Mexican Governor of New Mexico (Acting)
- In office 13 April 1844 – 29 April 1844
- Preceded by: Mariano Cháves
- Succeeded by: Mariano Martínez de Lejanza

Personal details
- Profession: Politician

= Felipe Sena =

Felípe Sena was a prominent New Mexican who was briefly the acting governor of New Mexico in April 1844. He also served as Mayor of Santa Fe, New Mexico (1840) and as a member of the first departmental assembly of New Mexico (1843).

== Career ==
In 1840, don Felipe Sena became alcalde primero (Mayor) of Santa Fe.
On 23 October 1843 Sena was elected a member of the first departmental assembly of New Mexico.
Early in 1844, Governor Manuel Armijo decided to give up active involvement in the governor position, and appointed Mariano Chavez as gobernado interino (acting governor) as of 31 January 1844.
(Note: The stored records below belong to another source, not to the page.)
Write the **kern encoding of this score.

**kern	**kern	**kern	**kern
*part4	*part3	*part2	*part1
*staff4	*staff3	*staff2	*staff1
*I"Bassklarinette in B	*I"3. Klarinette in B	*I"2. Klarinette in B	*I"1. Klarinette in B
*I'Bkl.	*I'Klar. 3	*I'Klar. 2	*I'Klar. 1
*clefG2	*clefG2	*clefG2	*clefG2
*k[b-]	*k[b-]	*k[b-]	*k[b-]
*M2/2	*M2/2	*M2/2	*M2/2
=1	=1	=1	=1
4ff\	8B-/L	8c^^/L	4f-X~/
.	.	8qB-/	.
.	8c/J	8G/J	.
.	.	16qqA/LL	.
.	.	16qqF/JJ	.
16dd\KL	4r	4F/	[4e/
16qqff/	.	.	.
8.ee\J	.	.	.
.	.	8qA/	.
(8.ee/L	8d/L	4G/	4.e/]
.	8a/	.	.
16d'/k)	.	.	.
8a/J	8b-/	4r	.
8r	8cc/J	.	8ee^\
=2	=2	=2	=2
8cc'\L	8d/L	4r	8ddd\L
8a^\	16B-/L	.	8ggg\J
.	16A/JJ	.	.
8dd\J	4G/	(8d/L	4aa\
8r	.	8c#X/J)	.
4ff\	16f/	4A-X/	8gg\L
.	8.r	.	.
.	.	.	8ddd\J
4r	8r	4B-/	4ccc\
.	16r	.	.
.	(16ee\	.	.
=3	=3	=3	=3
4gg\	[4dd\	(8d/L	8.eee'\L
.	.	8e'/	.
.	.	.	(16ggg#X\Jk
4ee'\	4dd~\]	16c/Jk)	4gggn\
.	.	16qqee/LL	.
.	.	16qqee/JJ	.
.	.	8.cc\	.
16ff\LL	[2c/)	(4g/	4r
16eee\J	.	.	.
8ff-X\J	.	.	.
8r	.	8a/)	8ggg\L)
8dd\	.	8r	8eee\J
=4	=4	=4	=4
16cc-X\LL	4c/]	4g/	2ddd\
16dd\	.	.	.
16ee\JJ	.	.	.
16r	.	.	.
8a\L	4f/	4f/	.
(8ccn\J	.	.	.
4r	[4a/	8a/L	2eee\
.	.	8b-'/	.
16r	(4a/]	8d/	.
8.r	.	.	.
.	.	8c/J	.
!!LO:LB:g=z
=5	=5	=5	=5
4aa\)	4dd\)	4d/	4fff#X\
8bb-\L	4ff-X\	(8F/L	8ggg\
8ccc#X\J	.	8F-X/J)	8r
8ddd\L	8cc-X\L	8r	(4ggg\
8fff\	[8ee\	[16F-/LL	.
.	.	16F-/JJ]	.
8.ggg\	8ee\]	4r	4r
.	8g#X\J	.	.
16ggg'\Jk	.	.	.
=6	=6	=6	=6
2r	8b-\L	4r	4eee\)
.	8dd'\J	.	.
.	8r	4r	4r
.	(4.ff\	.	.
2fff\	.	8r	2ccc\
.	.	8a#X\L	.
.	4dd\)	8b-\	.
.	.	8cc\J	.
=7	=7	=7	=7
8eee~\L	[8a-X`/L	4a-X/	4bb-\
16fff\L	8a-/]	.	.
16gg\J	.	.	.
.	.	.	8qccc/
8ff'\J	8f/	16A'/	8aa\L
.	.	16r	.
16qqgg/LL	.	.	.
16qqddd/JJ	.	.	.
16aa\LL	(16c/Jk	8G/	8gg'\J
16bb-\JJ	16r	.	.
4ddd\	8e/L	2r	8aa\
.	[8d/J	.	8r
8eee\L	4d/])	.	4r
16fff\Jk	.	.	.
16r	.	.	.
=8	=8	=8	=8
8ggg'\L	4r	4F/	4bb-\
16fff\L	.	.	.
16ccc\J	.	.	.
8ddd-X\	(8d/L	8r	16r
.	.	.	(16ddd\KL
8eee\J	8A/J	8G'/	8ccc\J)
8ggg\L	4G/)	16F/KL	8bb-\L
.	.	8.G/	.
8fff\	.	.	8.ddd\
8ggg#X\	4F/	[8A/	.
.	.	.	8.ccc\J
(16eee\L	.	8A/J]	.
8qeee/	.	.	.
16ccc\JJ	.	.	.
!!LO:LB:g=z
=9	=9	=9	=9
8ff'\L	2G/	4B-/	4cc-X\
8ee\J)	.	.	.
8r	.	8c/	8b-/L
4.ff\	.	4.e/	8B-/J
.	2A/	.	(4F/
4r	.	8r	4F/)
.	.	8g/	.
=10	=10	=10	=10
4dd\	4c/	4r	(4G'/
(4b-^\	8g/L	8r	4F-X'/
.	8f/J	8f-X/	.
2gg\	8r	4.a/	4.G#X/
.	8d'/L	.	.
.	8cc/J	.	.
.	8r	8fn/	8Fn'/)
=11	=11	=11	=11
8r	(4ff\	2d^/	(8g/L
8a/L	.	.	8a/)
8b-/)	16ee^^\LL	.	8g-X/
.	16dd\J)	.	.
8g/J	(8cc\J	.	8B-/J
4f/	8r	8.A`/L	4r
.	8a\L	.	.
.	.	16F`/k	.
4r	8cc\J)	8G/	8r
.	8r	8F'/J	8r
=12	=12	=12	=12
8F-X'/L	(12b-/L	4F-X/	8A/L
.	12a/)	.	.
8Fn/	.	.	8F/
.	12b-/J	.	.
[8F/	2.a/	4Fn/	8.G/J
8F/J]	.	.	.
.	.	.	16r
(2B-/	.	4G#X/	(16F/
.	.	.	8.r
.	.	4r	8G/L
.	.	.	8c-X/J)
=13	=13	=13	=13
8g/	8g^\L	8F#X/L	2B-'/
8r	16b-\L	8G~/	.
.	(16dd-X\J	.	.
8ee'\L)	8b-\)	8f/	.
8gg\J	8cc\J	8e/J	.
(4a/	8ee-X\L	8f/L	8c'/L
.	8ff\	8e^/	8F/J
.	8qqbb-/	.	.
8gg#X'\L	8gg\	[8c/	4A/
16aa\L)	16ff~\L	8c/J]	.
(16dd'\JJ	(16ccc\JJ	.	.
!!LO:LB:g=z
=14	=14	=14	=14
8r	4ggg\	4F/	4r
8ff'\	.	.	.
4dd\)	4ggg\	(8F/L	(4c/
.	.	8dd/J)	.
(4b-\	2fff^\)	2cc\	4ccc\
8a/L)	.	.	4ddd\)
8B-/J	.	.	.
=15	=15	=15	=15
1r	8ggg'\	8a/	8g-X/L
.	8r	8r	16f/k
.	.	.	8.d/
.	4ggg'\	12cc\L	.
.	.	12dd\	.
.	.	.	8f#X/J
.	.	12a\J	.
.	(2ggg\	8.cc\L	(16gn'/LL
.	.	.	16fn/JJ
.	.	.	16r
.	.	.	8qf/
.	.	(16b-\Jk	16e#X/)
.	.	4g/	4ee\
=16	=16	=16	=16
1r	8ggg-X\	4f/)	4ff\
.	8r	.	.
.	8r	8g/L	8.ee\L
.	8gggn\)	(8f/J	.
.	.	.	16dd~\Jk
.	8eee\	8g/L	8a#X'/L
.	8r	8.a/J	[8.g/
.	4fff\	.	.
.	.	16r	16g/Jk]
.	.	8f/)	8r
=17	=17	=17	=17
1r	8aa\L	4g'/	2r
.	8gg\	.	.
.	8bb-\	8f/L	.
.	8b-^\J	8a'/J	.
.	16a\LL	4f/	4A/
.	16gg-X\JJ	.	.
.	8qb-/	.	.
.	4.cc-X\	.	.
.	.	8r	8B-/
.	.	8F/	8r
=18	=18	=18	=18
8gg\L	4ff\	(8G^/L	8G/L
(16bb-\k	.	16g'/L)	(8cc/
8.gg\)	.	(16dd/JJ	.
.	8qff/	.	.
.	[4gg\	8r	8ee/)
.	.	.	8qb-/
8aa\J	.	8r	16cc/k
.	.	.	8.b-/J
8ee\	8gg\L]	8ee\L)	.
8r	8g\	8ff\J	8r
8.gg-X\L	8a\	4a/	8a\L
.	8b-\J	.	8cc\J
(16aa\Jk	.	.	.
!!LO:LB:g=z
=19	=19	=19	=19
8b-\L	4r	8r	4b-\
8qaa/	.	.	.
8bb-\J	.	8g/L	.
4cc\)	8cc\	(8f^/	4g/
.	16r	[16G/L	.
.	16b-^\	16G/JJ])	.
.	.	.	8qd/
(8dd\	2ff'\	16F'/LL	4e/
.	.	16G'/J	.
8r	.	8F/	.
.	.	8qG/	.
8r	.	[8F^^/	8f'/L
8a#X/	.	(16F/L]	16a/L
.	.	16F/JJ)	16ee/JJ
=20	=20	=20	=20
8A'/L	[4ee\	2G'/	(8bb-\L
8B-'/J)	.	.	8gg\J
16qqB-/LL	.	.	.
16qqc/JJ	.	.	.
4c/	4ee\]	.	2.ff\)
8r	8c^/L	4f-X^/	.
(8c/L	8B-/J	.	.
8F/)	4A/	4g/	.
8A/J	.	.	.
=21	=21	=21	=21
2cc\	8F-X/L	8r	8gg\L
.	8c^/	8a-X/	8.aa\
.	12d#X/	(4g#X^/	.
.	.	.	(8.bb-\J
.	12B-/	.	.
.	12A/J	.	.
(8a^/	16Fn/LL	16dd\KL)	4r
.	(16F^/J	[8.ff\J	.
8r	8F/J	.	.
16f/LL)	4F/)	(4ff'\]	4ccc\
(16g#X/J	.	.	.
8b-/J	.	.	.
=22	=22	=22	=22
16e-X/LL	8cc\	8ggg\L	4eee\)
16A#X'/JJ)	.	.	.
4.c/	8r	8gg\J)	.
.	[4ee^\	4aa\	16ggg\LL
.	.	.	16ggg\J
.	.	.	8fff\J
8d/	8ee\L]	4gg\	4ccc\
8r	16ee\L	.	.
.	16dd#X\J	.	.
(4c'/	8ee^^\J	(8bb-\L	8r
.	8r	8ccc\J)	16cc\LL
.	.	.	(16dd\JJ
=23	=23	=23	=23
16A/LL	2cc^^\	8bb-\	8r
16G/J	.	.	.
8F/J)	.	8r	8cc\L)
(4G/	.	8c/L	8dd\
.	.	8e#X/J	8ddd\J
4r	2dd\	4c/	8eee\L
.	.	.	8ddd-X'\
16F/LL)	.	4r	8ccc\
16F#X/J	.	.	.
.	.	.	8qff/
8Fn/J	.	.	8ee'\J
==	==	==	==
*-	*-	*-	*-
Don Mariano Chavez y Castillo resigned on 10 April due to illness.
Felipe Sena then became acting governor, although Armijo remained governor.
The case of the Maxwell Land Grant came up during his short term of office.
This was a huge grant of land that had been made in January 1841 to Guadalupe Miranda of Santa Fe and Charles Beaubien, a French Canadian who had lived in Taos since 1823. The two had promptly deeded a quarter interest in the land to Governor Armijo and a quarter to the trader Charles Bent.
Father Antonio José Martínez of Taos protested against the grant, which he said encroached on traditional Indian grounds.
Mariano Chavez suspended the grant but Sena reinstated the grant.

In March 1844, General Santa Anna removed Armijo from office and appointed the commandante militar, Mariano Martínez de Lejanza, as "constitutional governor".
On 29 April 1844 Sena handed over the office to Martinez.
When the Maxwell Land Grant can before Martinez, he denied it on legal grounds.
In April 1845 Felipe Sena was President of the Departmental Assembly, involved in the dispute over the Los Manuelitas Grant.

Felipe Sena was the great-uncle of Colonel José D. Sena, clerk of the Supreme Court of New Mexico.